# [DIRECTIVE]
Below are records that hold pictures; write out only the lines from their start through the line with "0 $2 $3 $4 $5", exactly, and drop the pictures.

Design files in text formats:
◇ ◇ ◇ ◇ ◇ ◇ ◇

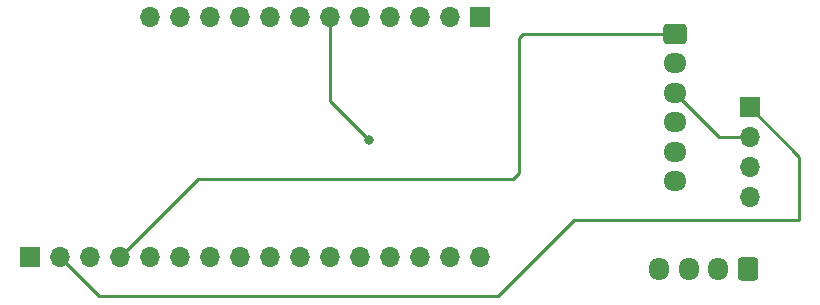
<source format=gbr>
%TF.GenerationSoftware,KiCad,Pcbnew,7.0.7*%
%TF.CreationDate,2024-05-03T13:44:01+01:00*%
%TF.ProjectId,MRF67-pro,4d524636-372d-4707-926f-2e6b69636164,rev?*%
%TF.SameCoordinates,Original*%
%TF.FileFunction,Copper,L2,Bot*%
%TF.FilePolarity,Positive*%
%FSLAX46Y46*%
G04 Gerber Fmt 4.6, Leading zero omitted, Abs format (unit mm)*
G04 Created by KiCad (PCBNEW 7.0.7) date 2024-05-03 13:44:01*
%MOMM*%
%LPD*%
G01*
G04 APERTURE LIST*
G04 Aperture macros list*
%AMRoundRect*
0 Rectangle with rounded corners*
0 $1 Rounding radius*
0 $2 $3 $4 $5 $6 $7 $8 $9 X,Y pos of 4 corners*
0 Add a 4 corners polygon primitive as box body*
4,1,4,$2,$3,$4,$5,$6,$7,$8,$9,$2,$3,0*
0 Add four circle primitives for the rounded corners*
1,1,$1+$1,$2,$3*
1,1,$1+$1,$4,$5*
1,1,$1+$1,$6,$7*
1,1,$1+$1,$8,$9*
0 Add four rect primitives between the rounded corners*
20,1,$1+$1,$2,$3,$4,$5,0*
20,1,$1+$1,$4,$5,$6,$7,0*
20,1,$1+$1,$6,$7,$8,$9,0*
20,1,$1+$1,$8,$9,$2,$3,0*%
G04 Aperture macros list end*
%TA.AperFunction,ComponentPad*%
%ADD10R,1.700000X1.700000*%
%TD*%
%TA.AperFunction,ComponentPad*%
%ADD11O,1.700000X1.700000*%
%TD*%
%TA.AperFunction,ComponentPad*%
%ADD12RoundRect,0.250000X0.600000X0.725000X-0.600000X0.725000X-0.600000X-0.725000X0.600000X-0.725000X0*%
%TD*%
%TA.AperFunction,ComponentPad*%
%ADD13O,1.700000X1.950000*%
%TD*%
%TA.AperFunction,ComponentPad*%
%ADD14RoundRect,0.250000X-0.725000X0.600000X-0.725000X-0.600000X0.725000X-0.600000X0.725000X0.600000X0*%
%TD*%
%TA.AperFunction,ComponentPad*%
%ADD15O,1.950000X1.700000*%
%TD*%
%TA.AperFunction,ViaPad*%
%ADD16C,0.800000*%
%TD*%
%TA.AperFunction,Conductor*%
%ADD17C,0.250000*%
%TD*%
G04 APERTURE END LIST*
D10*
%TO.P,J2,1,Pin_1*%
%TO.N,unconnected-(J2-Pin_1-Pad1)*%
X146050000Y-101600000D03*
D11*
%TO.P,J2,2,Pin_2*%
%TO.N,unconnected-(J2-Pin_2-Pad2)*%
X143510000Y-101600000D03*
%TO.P,J2,3,Pin_3*%
%TO.N,unconnected-(J2-Pin_3-Pad3)*%
X140970000Y-101600000D03*
%TO.P,J2,4,Pin_4*%
%TO.N,unconnected-(J2-Pin_4-Pad4)*%
X138430000Y-101600000D03*
%TO.P,J2,5,Pin_5*%
%TO.N,Net-(J2-Pin_5)*%
X135890000Y-101600000D03*
%TO.P,J2,6,Pin_6*%
%TO.N,Net-(J2-Pin_6)*%
X133350000Y-101600000D03*
%TO.P,J2,7,Pin_7*%
%TO.N,unconnected-(J2-Pin_7-Pad7)*%
X130810000Y-101600000D03*
%TO.P,J2,8,Pin_8*%
%TO.N,unconnected-(J2-Pin_8-Pad8)*%
X128270000Y-101600000D03*
%TO.P,J2,9,Pin_9*%
%TO.N,unconnected-(J2-Pin_9-Pad9)*%
X125730000Y-101600000D03*
%TO.P,J2,10,Pin_10*%
%TO.N,unconnected-(J2-Pin_10-Pad10)*%
X123190000Y-101600000D03*
%TO.P,J2,11,Pin_11*%
%TO.N,Net-(J2-Pin_11)*%
X120650000Y-101600000D03*
%TO.P,J2,12,Pin_12*%
%TO.N,unconnected-(J2-Pin_12-Pad12)*%
X118110000Y-101600000D03*
%TD*%
D10*
%TO.P,J1,1,Pin_1*%
%TO.N,unconnected-(J1-Pin_1-Pad1)*%
X107950000Y-121920000D03*
D11*
%TO.P,J1,2,Pin_2*%
%TO.N,Net-(J1-Pin_2)*%
X110490000Y-121920000D03*
%TO.P,J1,3,Pin_3*%
%TO.N,unconnected-(J1-Pin_3-Pad3)*%
X113030000Y-121920000D03*
%TO.P,J1,4,Pin_4*%
%TO.N,Net-(J1-Pin_4)*%
X115570000Y-121920000D03*
%TO.P,J1,5,Pin_5*%
%TO.N,unconnected-(J1-Pin_5-Pad5)*%
X118110000Y-121920000D03*
%TO.P,J1,6,Pin_6*%
%TO.N,unconnected-(J1-Pin_6-Pad6)*%
X120650000Y-121920000D03*
%TO.P,J1,7,Pin_7*%
%TO.N,unconnected-(J1-Pin_7-Pad7)*%
X123190000Y-121920000D03*
%TO.P,J1,8,Pin_8*%
%TO.N,unconnected-(J1-Pin_8-Pad8)*%
X125730000Y-121920000D03*
%TO.P,J1,9,Pin_9*%
%TO.N,unconnected-(J1-Pin_9-Pad9)*%
X128270000Y-121920000D03*
%TO.P,J1,10,Pin_10*%
%TO.N,unconnected-(J1-Pin_10-Pad10)*%
X130810000Y-121920000D03*
%TO.P,J1,11,Pin_11*%
%TO.N,unconnected-(J1-Pin_11-Pad11)*%
X133350000Y-121920000D03*
%TO.P,J1,12,Pin_12*%
%TO.N,unconnected-(J1-Pin_12-Pad12)*%
X135890000Y-121920000D03*
%TO.P,J1,13,Pin_13*%
%TO.N,unconnected-(J1-Pin_13-Pad13)*%
X138430000Y-121920000D03*
%TO.P,J1,14,Pin_14*%
%TO.N,Net-(J1-Pin_14)*%
X140970000Y-121920000D03*
%TO.P,J1,15,Pin_15*%
%TO.N,Net-(J1-Pin_15)*%
X143510000Y-121920000D03*
%TO.P,J1,16,Pin_16*%
%TO.N,unconnected-(J1-Pin_16-Pad16)*%
X146050000Y-121920000D03*
%TD*%
D10*
%TO.P,J4,1,Pin_1*%
%TO.N,Net-(J1-Pin_2)*%
X168910000Y-109220000D03*
D11*
%TO.P,J4,2,Pin_2*%
%TO.N,Net-(J1-Pin_4)*%
X168910000Y-111760000D03*
%TO.P,J4,3,Pin_3*%
%TO.N,Net-(J3-Pin_4)*%
X168910000Y-114300000D03*
%TO.P,J4,4,Pin_4*%
%TO.N,unconnected-(J4-Pin_4-Pad4)*%
X168910000Y-116840000D03*
%TD*%
D12*
%TO.P,J3,1,Pin_1*%
%TO.N,Net-(J1-Pin_15)*%
X168743000Y-122936000D03*
D13*
%TO.P,J3,2,Pin_2*%
%TO.N,Net-(J1-Pin_14)*%
X166243000Y-122936000D03*
%TO.P,J3,3,Pin_3*%
%TO.N,Net-(J1-Pin_4)*%
X163743000Y-122936000D03*
%TO.P,J3,4,Pin_4*%
%TO.N,Net-(J3-Pin_4)*%
X161243000Y-122936000D03*
%TD*%
D14*
%TO.P,J6,1,Pin_1*%
%TO.N,Net-(J1-Pin_4)*%
X162560000Y-102990000D03*
D15*
%TO.P,J6,2,Pin_2*%
X162560000Y-105490000D03*
%TO.P,J6,3,Pin_3*%
X162560000Y-107990000D03*
%TO.P,J6,4,Pin_4*%
%TO.N,Net-(J2-Pin_11)*%
X162560000Y-110490000D03*
%TO.P,J6,5,Pin_5*%
%TO.N,Net-(J2-Pin_6)*%
X162560000Y-112990000D03*
%TO.P,J6,6,Pin_6*%
%TO.N,Net-(J2-Pin_5)*%
X162560000Y-115490000D03*
%TD*%
D16*
%TO.N,Net-(J2-Pin_6)*%
X136652000Y-112014000D03*
%TD*%
D17*
%TO.N,Net-(J2-Pin_6)*%
X133350000Y-108712000D02*
X133350000Y-101600000D01*
X136652000Y-112014000D02*
X133350000Y-108712000D01*
%TO.N,Net-(J1-Pin_4)*%
X149352000Y-103378000D02*
X149352000Y-114808000D01*
X122174000Y-115316000D02*
X115570000Y-121920000D01*
X168910000Y-111760000D02*
X166330000Y-111760000D01*
X149352000Y-114808000D02*
X148844000Y-115316000D01*
X162560000Y-102990000D02*
X149740000Y-102990000D01*
X149740000Y-102990000D02*
X149352000Y-103378000D01*
X148844000Y-115316000D02*
X122174000Y-115316000D01*
X166330000Y-111760000D02*
X162560000Y-107990000D01*
%TO.N,Net-(J1-Pin_2)*%
X113792000Y-125222000D02*
X110490000Y-121920000D01*
X168910000Y-109220000D02*
X173101000Y-113411000D01*
X173101000Y-118745000D02*
X154051000Y-118745000D01*
X173101000Y-113411000D02*
X173101000Y-118745000D01*
X147574000Y-125222000D02*
X113792000Y-125222000D01*
X154051000Y-118745000D02*
X147574000Y-125222000D01*
%TD*%
M02*

</source>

◇ ◇ ◇ ◇ ◇ ◇ ◇

# [WRITTEN RESPONSE]
<source format=gbr>
%TF.GenerationSoftware,KiCad,Pcbnew,7.0.7*%
%TF.CreationDate,2024-05-03T13:44:01+01:00*%
%TF.ProjectId,MRF67-pro,4d524636-372d-4707-926f-2e6b69636164,rev?*%
%TF.SameCoordinates,Original*%
%TF.FileFunction,Copper,L2,Bot*%
%TF.FilePolarity,Positive*%
%FSLAX46Y46*%
G04 Gerber Fmt 4.6, Leading zero omitted, Abs format (unit mm)*
G04 Created by KiCad (PCBNEW 7.0.7) date 2024-05-03 13:44:01*
%MOMM*%
%LPD*%
G01*
G04 APERTURE LIST*
G04 Aperture macros list*
%AMRoundRect*
0 Rectangle with rounded corners*
0 $1 Rounding radius*
0 $2 $3 $4 $5 $6 $7 $8 $9 X,Y pos of 4 corners*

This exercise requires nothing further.